# How to compute the log_prob of a weighted random sample without replacement

I’m looking for something like `torch.distributions.Multinomial().log_prob()`, that only allows for 1 sample from each category.

I know you can do weighted random sampling without replacement using torch.multinomial, and I believe that is sampling from the categorical distribution. I’m trying to figure out how to compute the log_prob of such an unordered weighted sample? (Not sure if I compute it as multiple independent samples from a categorical distribution, or if it should be modeled as a conditional bernoulli distribution, or hypergeometric etc.)

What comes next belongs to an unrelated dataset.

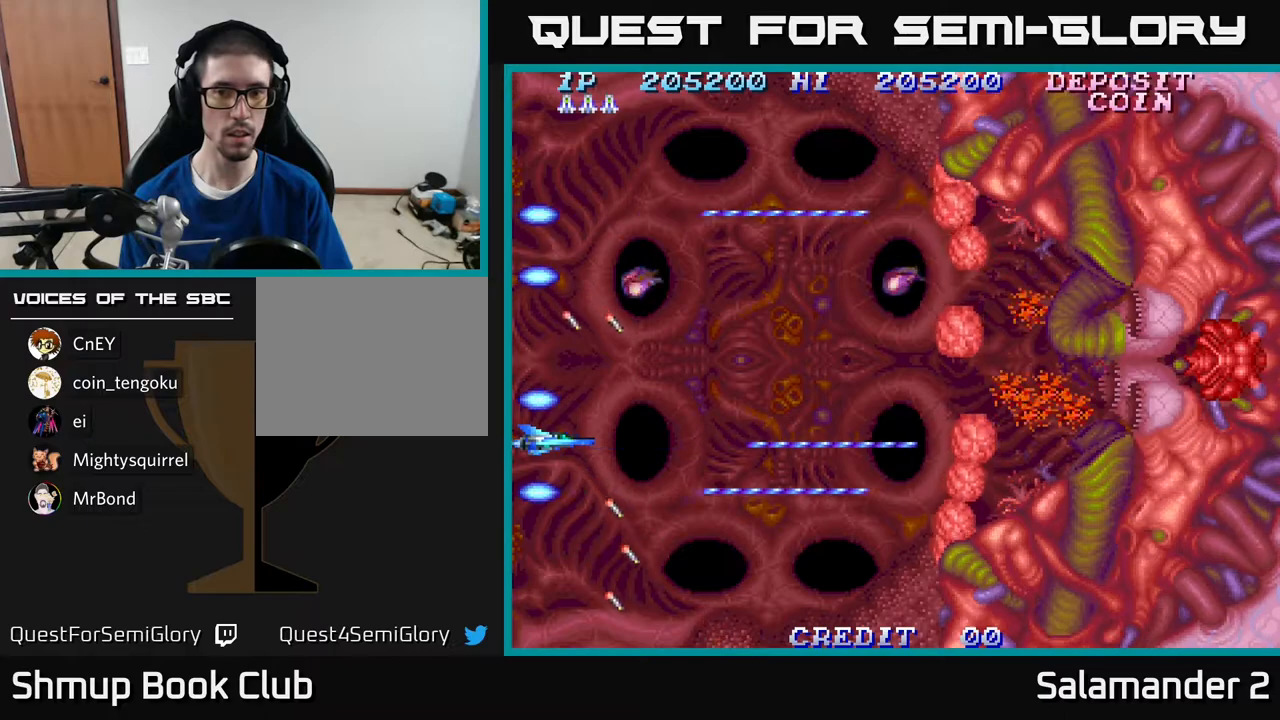
{"buttons": ["A"], "right_stick": "center", "events": [[300, "A", "down"], [367, "A", "up"], [383, "DPAD_DOWN", "down"], [450, "DPAD_DOWN", "up"], [467, "A", "down"]]}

This is perhaps more of a statistics theory question, but just wanted to check it’s not already implemented before I go and try to do it myself.

Hi Kristen!

I’m neither a statistics expert, nor am I sure that I fully understand what you
are asking. Nonetheless I am cheerfully willing to provide misinformation to
this forum.

I think that for a single sample, you get the same distribution, and hence the
same `log_prob()`, from, say, `Multinomial` without replacement as you do
with replacement. With replacement, individual samples are independent.

Without replacement, you now get a non-trivial joint distribution – for example,
without replacement, `P (4, 4) = 0` (because you can’t sample the value `4`
a second time unless you replace it after the first sample).

Best.

K. Frank

You’d need to adjust the combinatorial term in multinomial pmf formula, filtering out x[i]>1 cases, but you don’t have to do that to train p parameters on observed x vectors - as pmf ratios would be the same as for multinomial, and omission of a normalization constant won’t affect gradient directions.

Thanks @KFrank and @googlebot. That makes sense (even though my question did not )

Looking at this again, my answer may be incorrect - it assumes that we observe censored draws made with static p; if instead p is inflated on subsequent draws as categories get removed, marginal probability ratios will differ… That’s indeed something similar to multivariate hypergeometric (urn model), but for continuous numbers…

No worries. I was expecting what I described to be a named/known probability distribution, but it turns out it’s not.